Everything was going on normally.
Too normally, perhaps.
Late-night conversations became a routine again,soft voices, familiar laughter, words exchanged when the rest of the world slept. And just like always, after talking to him, I would block him. A habit I pretended was control, but was actually fear. This cycle continued for days. Talking, Blocking,Missing calls,Calling back. Nothing dramatic. Nothing suspicious. Just us, lingering in a space that felt oddly safe.
Until that day arrived,
May 23, 2025.
That night began like any other. Our conversation started casually, effortlessly, as if nothing had ever gone wrong between us. Somewhere in the middle of it, my thoughts drifted back to dreams I once carried.
For months, I had imagined my first kiss like a scene from a drama. I was already twenty, and all around me, friends spoke openly about their experiences,about kisses, closeness, stories shared without shame. I used to listen quietly, storing those moments in my head, picturing my own first kiss as something perfect, cinematic, unforgettable.
I had even told my sister once, while leaving for college, half-laughing but half-serious, that maybe my life would turn out like the dramas I watched. Friend with benefits, One-night stands,Contract relationships,I thought that was what awaited me. But the moment I stepped into reality, I understood something clearly some things are easier to talk about than to live.
Reality showed its harsh face quickly.
A boy from my class once told me he liked me. But his words weren’t gentle. They weren’t respectful. He asked do you want to come to my room, if I would sleep with him. I remember the anger burning inside me that day, my hands shaking but I did nothing,I couldn’t. Because he was Mr.Fish’s friend.
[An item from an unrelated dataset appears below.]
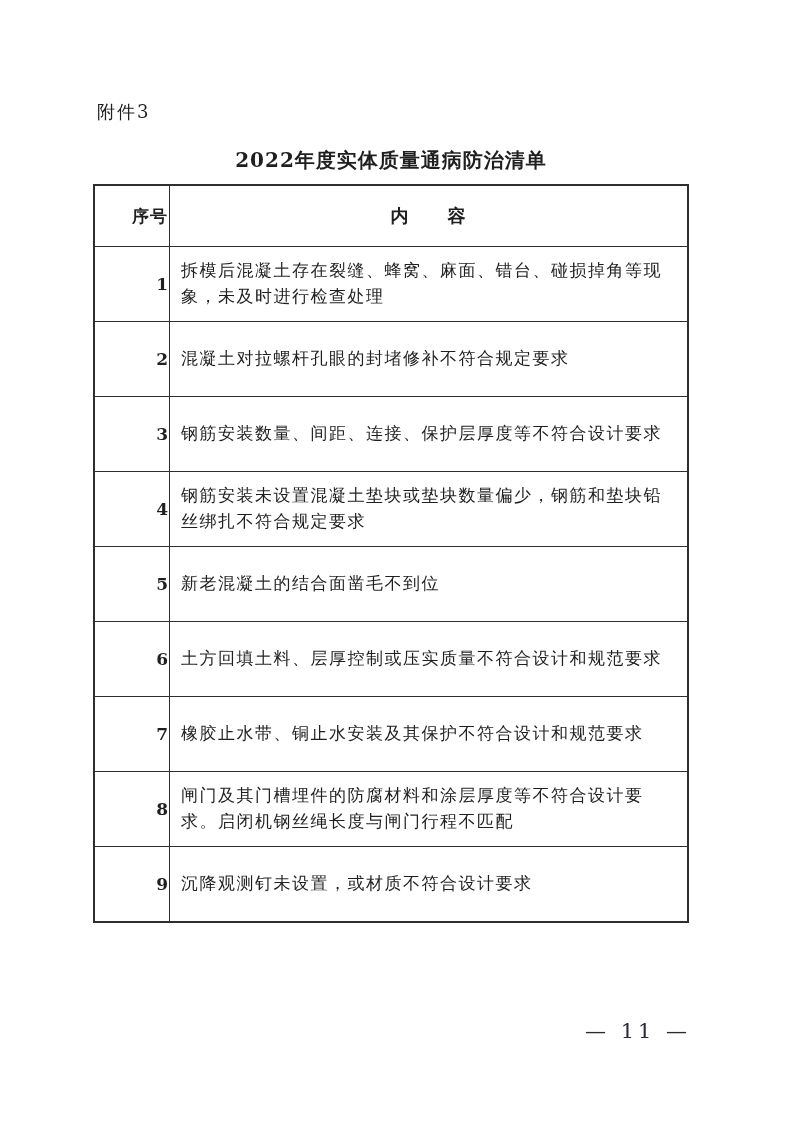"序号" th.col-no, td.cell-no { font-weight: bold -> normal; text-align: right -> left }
I told Mr. Fish everything.
After that, I stopped answering that boy’s calls completely. One day, after class, while I was talking to Mr. Fish, that boy came up and mocked, asking why is your friend not talking to me anymore. Mr. Fish’s response that day still makes me smile when I think of it. Mr.Fish replied why are you calling her late at night if you want to talk say it now. I felt extremely happy when he said that.In that moment, I made a quiet decision.
This wasn’t a drama.
I couldn’t be like everyone else.
Some things would happen only when they were meant to.
And then,back to that night.
Our conversation drifted, as it always did, until somehow the topic of first kisses came up. Casually, Lightly,Without warning,I said, almost laughing, that I was already twenty-one and still hadn’t had my first kiss.
That’s when it happened.
He didn’t say it impulsively.
He hesitated first,unsure of how to tell me. Again and again, he asked, gently testing the moment, making sure I wouldn’t misunderstand him or think of him the wrong way. Only after that hesitation, only after that care, did he finally say it.
“Instead of doing it with some random person…why not have your first kiss with me? I’ll be your first kiss.”
His voice carried the words straight into my chest.
I froze.
Not a single word came from my mouth. My mind went blank. My heart pounded so loudly I thought he could hear it through the phone. I didn’t know how to react. I didn’t know what to say. I questioned myself,Was this real? Or was I dreaming?
I actually pinched myself.
Never, not even in my wildest imagination, had I thought a day like this would come. A day where I would hear those words spoken by him. From his mouth and in his voice.
That moment didn’t feel romantic.
It felt unreal,
Overwhelming,
Terrifying.
And without realizing it, something inside me shifted forever.
Because once certain words are spoken,
they don’t fade,
They stay,
They echo.
And I didn’t yet know how deeply those words were about to change everything.